Budget implementation: What’s driving Nigeria's low performance?
Nigeria’s Senate has scored the executive low in the implementation of the capital component of the 2024 budget stating there is the need to intensify efforts in funding the capital components of the three national budgets which are running concurrently in the country. Meanwhile, Nigeria’s money supply nears a historic high of 100 trillion naira. Tilewa Adebajo, CEO of CFG Advisory joins CNBC Africa to discuss how this rise in money supply will impact the country’s inflation control and funding to support the national budgets.
Thu, 04 Jul 2024 12:05:57 GMT
Disclaimer: The following content is generated automatically by a GPT AI and may not be accurate. To verify the details, please watch the video
AI Generated Summary
- Significant revenue shortfall and rising debt service allocation pose challenges to funding national budgets in Nigeria.
- Consolidation of multiple budgets and strategic prioritization of projects are essential to optimize limited financial resources.
- Remedial legislation and proactive monetary policy are needed to address mounting debt levels, inflationary pressures, and ensure fiscal sustainability.
Nigeria's Senate recently criticized the executive branch for the low performance in implementing the capital component of the 2024 budget. The key issue highlighted was the significant shortfall in projected revenue, creating difficulties in funding the budget. Debt service has become a major allocation, with an amount eight times higher than education and defense combined, highlighting the budgetary constraints faced by the government. The revenue shortfall of four trillion Naira further compounds the funding challenges for the 2024 budget.
The extension of the 2023 budget and the plan for a supplementary budget of 6.6 trillion Naira for 2024 have raised concerns about the sustainability of running three budgets concurrently.
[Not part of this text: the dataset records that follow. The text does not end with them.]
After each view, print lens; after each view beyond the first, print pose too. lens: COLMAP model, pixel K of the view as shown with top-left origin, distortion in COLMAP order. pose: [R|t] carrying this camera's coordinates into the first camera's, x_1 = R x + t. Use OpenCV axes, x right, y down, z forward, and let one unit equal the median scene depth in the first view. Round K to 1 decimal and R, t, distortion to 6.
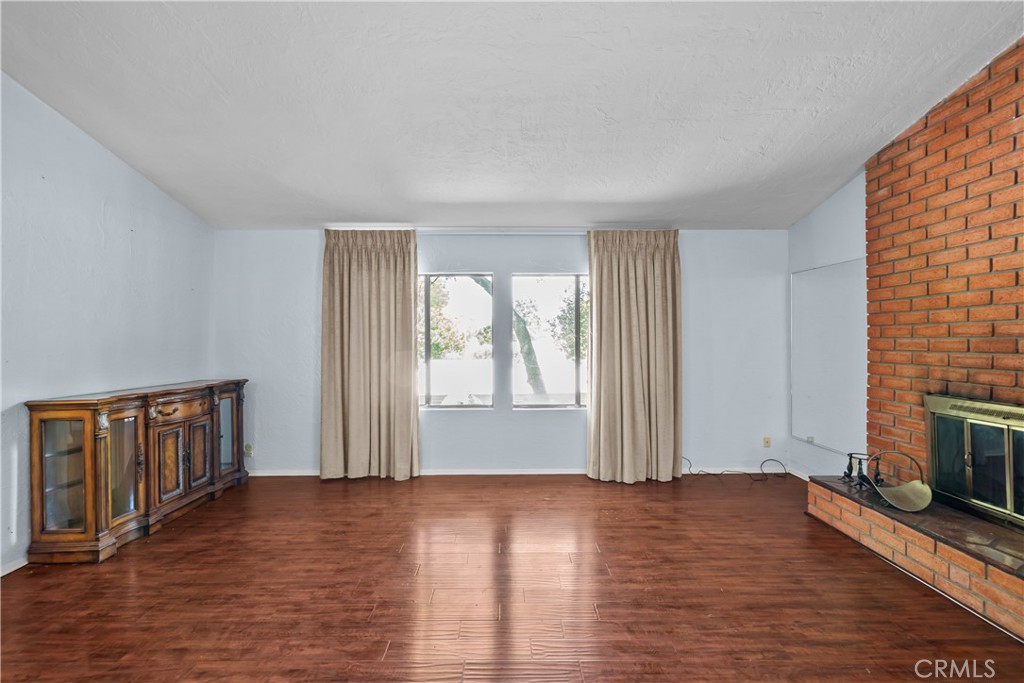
lens RADIAL K [[448.2, 0, 510.1], [0, 448.2, 335.4], [0, 0, 1]] dist [-0.004310, -0.000105]
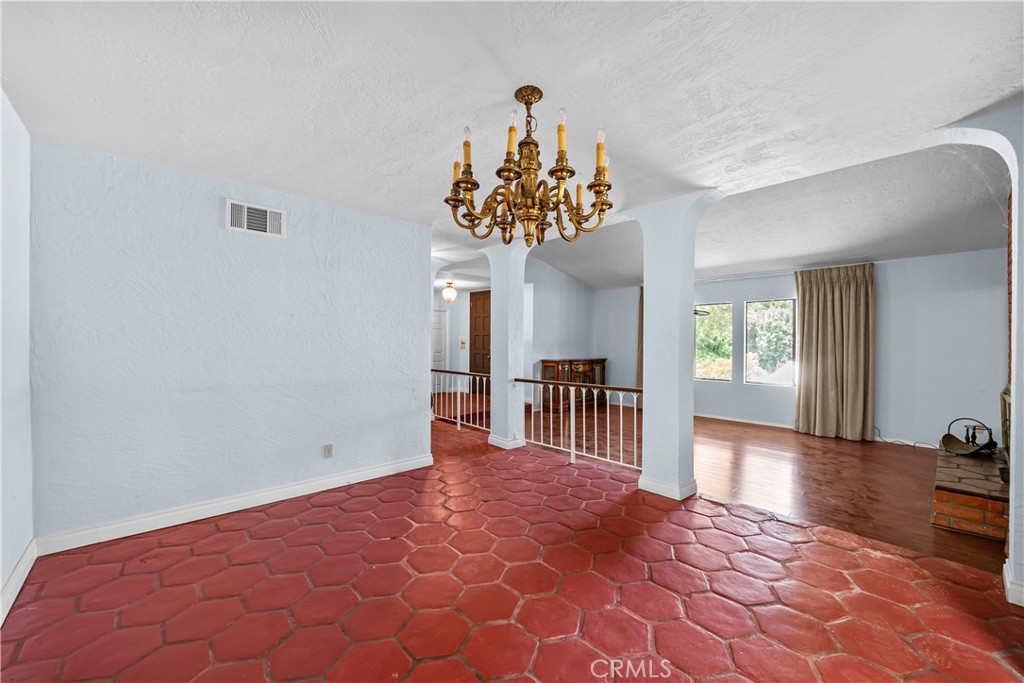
lens RADIAL K [[403.0, 0, 507.8], [0, 403.0, 342.6], [0, 0, 1]] dist [0.000459, 0.000011]
pose [[0.671177, 0.010500, -0.741223, 0.565119], [0.003574, 0.999842, 0.017400, -0.017539], [0.741289, -0.014328, 0.671033, -0.705953]]
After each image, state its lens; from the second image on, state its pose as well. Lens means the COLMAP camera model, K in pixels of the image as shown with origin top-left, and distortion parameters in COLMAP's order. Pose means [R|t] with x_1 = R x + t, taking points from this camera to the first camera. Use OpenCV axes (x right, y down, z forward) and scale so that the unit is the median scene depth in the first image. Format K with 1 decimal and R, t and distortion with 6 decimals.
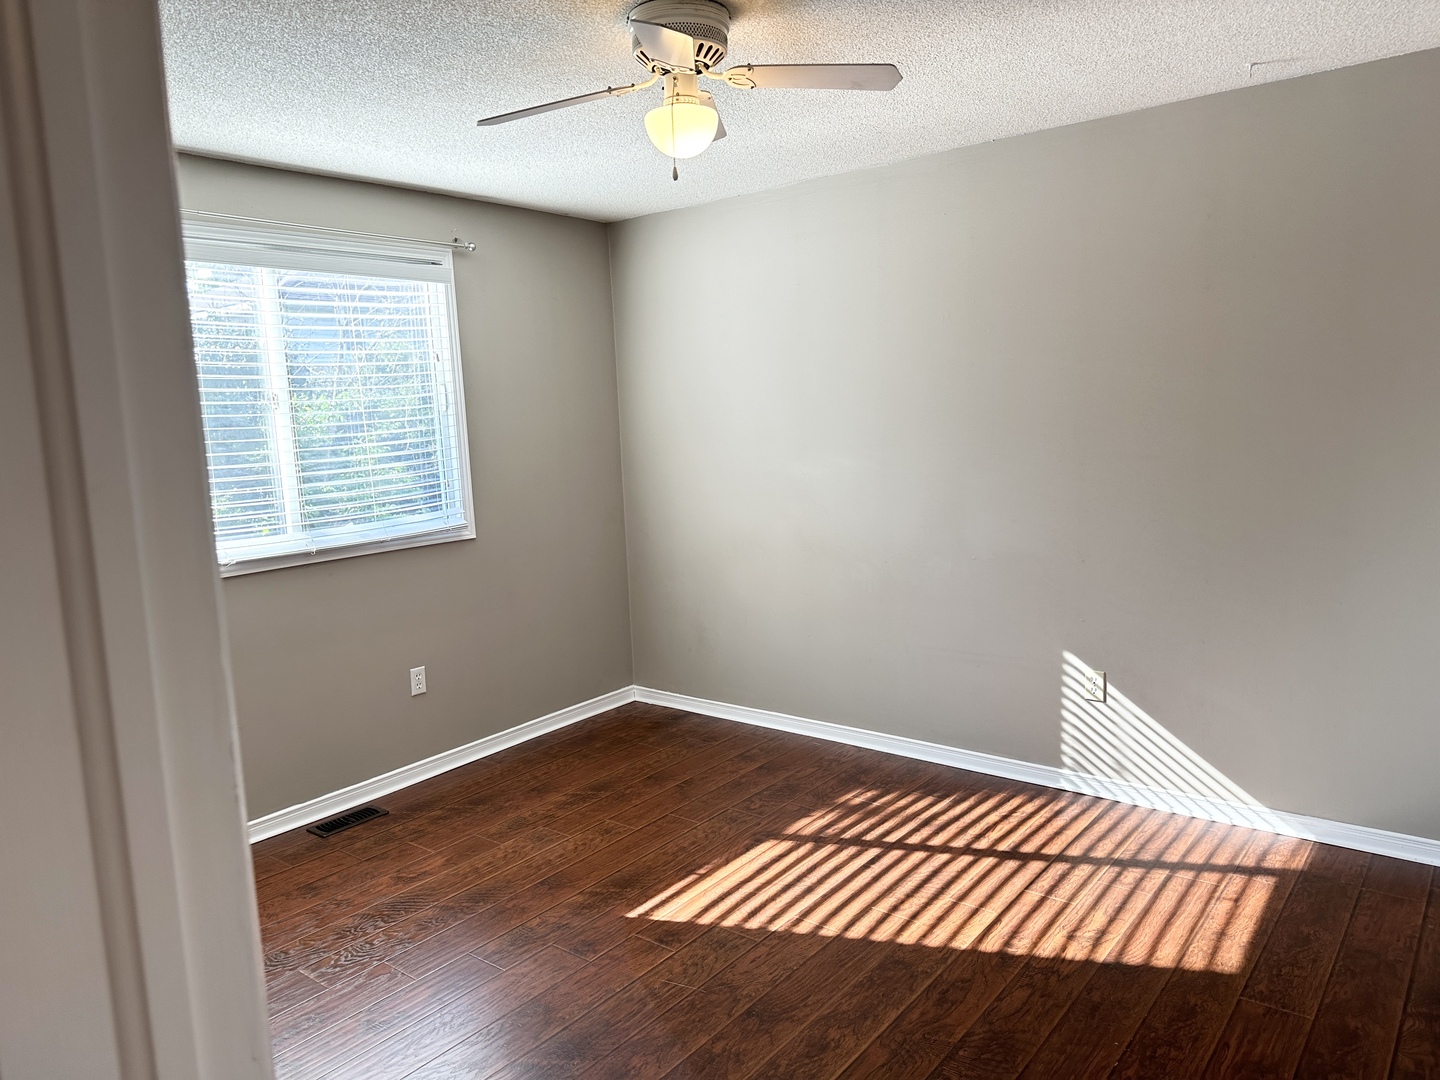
lens RADIAL K [[1015.6, 0, 726.7], [0, 1015.6, 536.9], [0, 0, 1]] dist [0.107616, -0.106689]
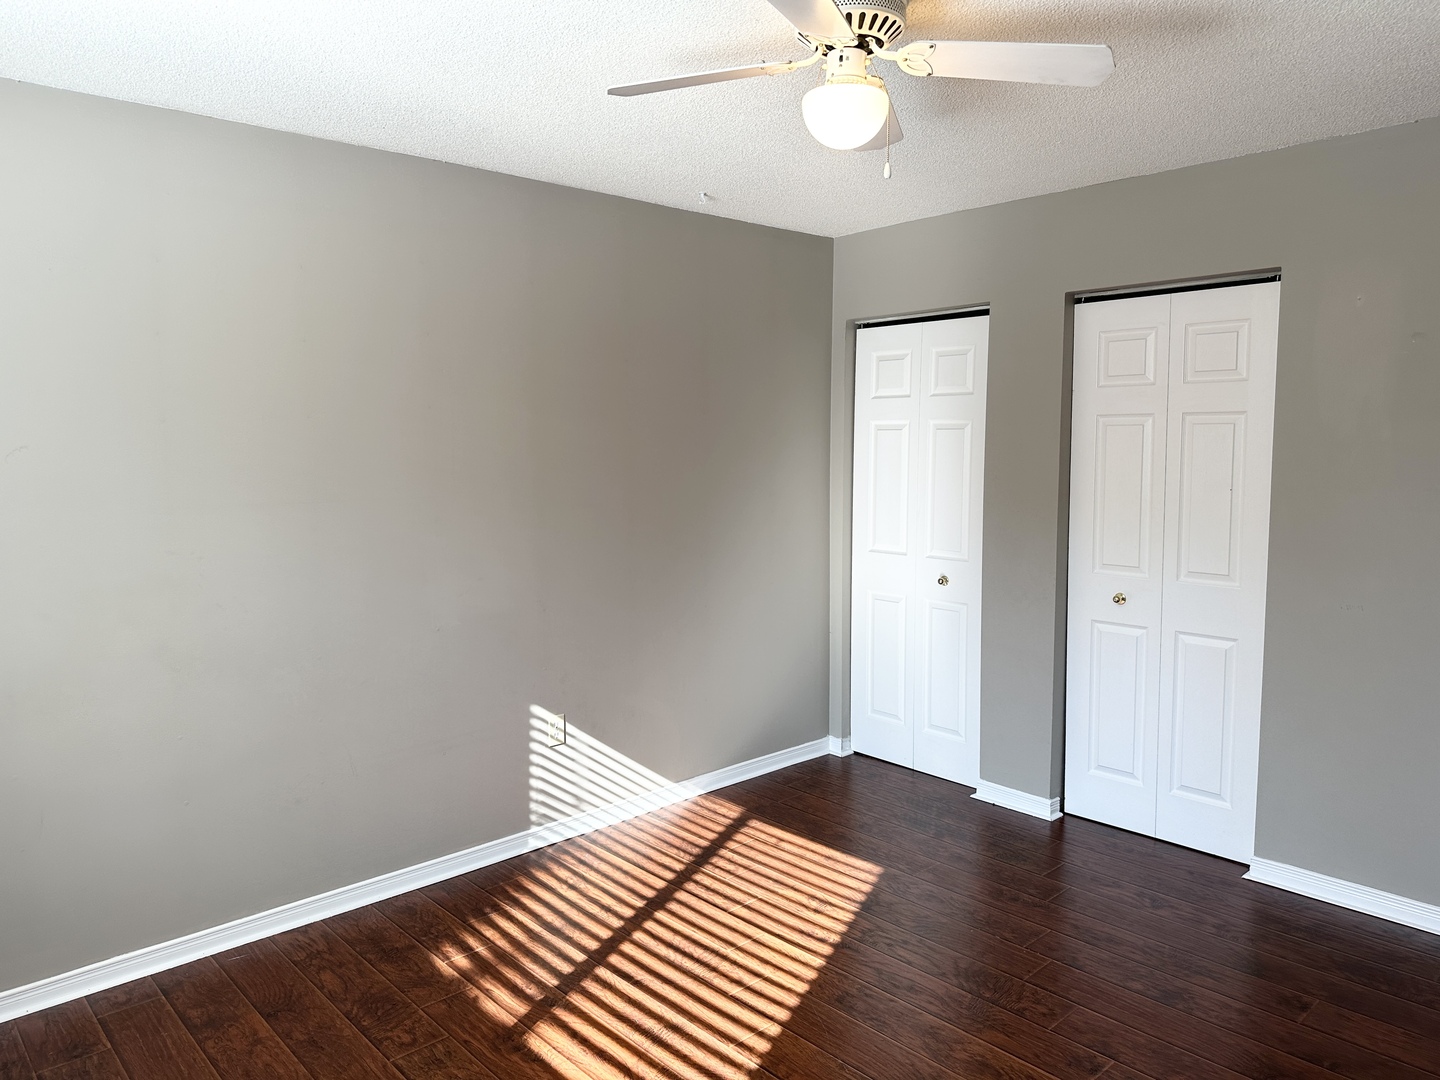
lens RADIAL K [[1015.6, 0, 726.7], [0, 1015.6, 536.9], [0, 0, 1]] dist [0.107616, -0.106689]
pose [[0.158090, -0.064454, 0.985319, -0.688375], [0.115615, 0.992212, 0.046355, -0.085697], [-0.980633, 0.106590, 0.164310, 0.738210]]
Tilewa Adebajo, CEO of CFG Advisory, expressed the need to consolidate budgets into one to prioritize essential projects and manage the limited available funds effectively. Despite the unprecedented nature of these budgetary maneuvers, Adebajo emphasized the importance of optimizing resources and aligning expenditures with revenue projections.
The escalating public debt in Nigeria, amounting to 121.6 trillion Naira as of the first quarter of 2024, has raised alarms about the country's fiscal health. Adebajo highlighted the need for remedial legislation to address the growing debt levels and ensure fiscal responsibility. With a significant portion of revenues allocated to debt servicing, the sustainability of current debt levels is questionable, necessitating strategic budget adjustments and long-term planning to stabilize the economic outlook.
As inflation continues to challenge Nigeria's economic stability, Adebajo predicted another rate hike by the Monetary Policy Committee (MPC) to curb rising inflation driven by fuel and food prices. With core inflation persisting and the money supply nearing record highs, Adebajo recommended a proactive approach to monetary policy to maintain price stability and address inflationary pressures effectively. The outlook for Nigeria's economy hinges on strategic fiscal management and prudent financial decision-making to navigate the mounting challenges and achieve sustainable growth.
In conclusion, Nigeria faces a complex landscape of budgetary pressures, mounting debt levels, and inflationary challenges. The need for fiscal discipline, strategic budget consolidation, and proactive monetary policy interventions are crucial to safeguarding the country's economic stability and fostering sustainable development. Stakeholders must collaborate to address the structural deficiencies in budget implementation, revenue generation, and debt management to steer Nigeria towards a path of fiscal resilience and long-term prosperity.